We can check the r2 score

In [151]:
X_test, y_test = data.generate_points(1000)
r2 = ols.evaluate(X_test, y_test)

print(r2)

0.8235496864833776


In [164]:

class GradientDescent(LinearRegression):
    
    def __init__(self, learning_rate):
        
        self.lr = learning_rate
        
        self.plan_params = rng.normal(size = 3)
        
    def mse(self, X, y):
        
        return self.cost(X,y)/len(y)
    
    def fit(self, X_train, y_train, number_epochs ):
        
        
        cost_history = []
        
        for epoch in range(number_epochs):
            
            # we can use vector calculation to compute the value of the gradient
            gradient = -(y_train - self.predict(X_train)).transpose().dot(X_train)/len(X_train)
            
            self.plan_params -= self.lr * gradient  
            
            cost = self.cost(X_train, y_train)
            
            cost_history.append(cost)
            
        return cost_history
    


In [165]:
X_train, y_train = data.generate_points(10000)
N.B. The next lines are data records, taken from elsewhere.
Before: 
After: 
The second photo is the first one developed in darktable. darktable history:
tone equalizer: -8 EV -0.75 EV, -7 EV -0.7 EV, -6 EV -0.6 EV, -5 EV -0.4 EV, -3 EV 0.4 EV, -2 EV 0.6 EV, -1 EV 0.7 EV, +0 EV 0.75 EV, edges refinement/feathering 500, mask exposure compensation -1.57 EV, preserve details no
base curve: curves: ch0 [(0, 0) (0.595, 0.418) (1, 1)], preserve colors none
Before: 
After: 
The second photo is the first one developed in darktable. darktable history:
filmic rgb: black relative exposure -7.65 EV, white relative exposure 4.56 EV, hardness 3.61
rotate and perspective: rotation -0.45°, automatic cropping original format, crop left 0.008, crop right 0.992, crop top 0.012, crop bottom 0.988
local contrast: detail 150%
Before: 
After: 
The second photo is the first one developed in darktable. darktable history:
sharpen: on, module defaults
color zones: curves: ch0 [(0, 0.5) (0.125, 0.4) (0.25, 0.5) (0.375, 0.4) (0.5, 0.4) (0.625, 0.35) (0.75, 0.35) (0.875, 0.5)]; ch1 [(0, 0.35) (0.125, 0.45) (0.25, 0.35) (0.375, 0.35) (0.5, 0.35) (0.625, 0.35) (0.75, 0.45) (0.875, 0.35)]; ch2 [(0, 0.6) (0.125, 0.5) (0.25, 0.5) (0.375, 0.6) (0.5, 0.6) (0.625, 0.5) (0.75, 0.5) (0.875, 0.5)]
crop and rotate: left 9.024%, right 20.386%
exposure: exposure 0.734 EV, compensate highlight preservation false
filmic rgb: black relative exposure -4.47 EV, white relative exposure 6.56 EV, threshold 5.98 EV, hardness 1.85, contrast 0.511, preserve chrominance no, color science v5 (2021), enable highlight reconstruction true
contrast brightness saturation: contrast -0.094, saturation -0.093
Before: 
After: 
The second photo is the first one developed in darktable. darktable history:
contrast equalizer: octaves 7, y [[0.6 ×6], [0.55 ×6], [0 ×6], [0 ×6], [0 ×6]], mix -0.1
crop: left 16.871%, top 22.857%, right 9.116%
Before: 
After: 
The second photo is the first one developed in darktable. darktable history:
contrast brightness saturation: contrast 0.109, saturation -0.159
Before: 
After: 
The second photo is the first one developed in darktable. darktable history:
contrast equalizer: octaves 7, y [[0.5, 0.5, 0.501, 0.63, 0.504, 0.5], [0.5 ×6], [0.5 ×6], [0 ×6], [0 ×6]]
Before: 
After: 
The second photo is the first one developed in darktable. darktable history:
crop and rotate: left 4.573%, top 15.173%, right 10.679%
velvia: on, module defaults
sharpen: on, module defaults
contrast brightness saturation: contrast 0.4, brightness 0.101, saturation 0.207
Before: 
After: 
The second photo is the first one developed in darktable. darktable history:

gd = GradientDescent(learning_rate=0.01)
cost_hist = gd.fit(X_train, y_train, 100)

plt.plot(cost_hist)
print(gd.plan_params)

[0.68106055 1.99962001 3.02096707]


In [176]:
class StochasticGradientDescent(GradientDescent):
    
    def fit(self, minibatches, number_epochs):
        
        # We can use the fact that we already implemented the update rule!
        
        cost_history_epochs = []
        cost_history_updates = []
                
        for epoch in range(number_epochs):
            
            for X_train_mini, y_train_mini in zip(minibatches[0], minibatches[1]):
                
                cost_history_minibatch = super().fit(X_train_mini, y_train_mini, number_epochs = 1)
                
                # There is only one element in cost_history_minibatch, as we only updated for one epoch
                cost_history_updates.append( cost_history_minibatch[0] )
                
            cost_history_epochs.append(cost_history_updates[-1])
            
        return cost_history_epochs, cost_history_updates

                
data.generate_dataset( 10000, ratio_train = 0.8)
        
minibatches = data.get_minibatches_train( 60 )
sgd = StochasticGradientDescent(learning_rate=0.001)
cost_history_epochs, cost_history_updates = sgd.fit(minibatches, 100)

# plt.plot(cost_history_epochs)
plt.plot(cost_history_updates[:1000])

print(sgd.plan_params)           
        
        

[1.04554411 2.01849998 3.00176249]


We observe a certain periodicity in the Loss, why is that?

it has to do with the way we built the minibatches!
In principle, it is always a good idea to shuffle the minibatch after each epoch.

## Exercise 3

Solve the linear regression problem for different values of line parameters.

Compare the speed of convergence of different approaches depending on the learning rate.

What happens if the learning rate is too high?



## Exercise 4

Use scikit-learn to verify that you obtain the same results.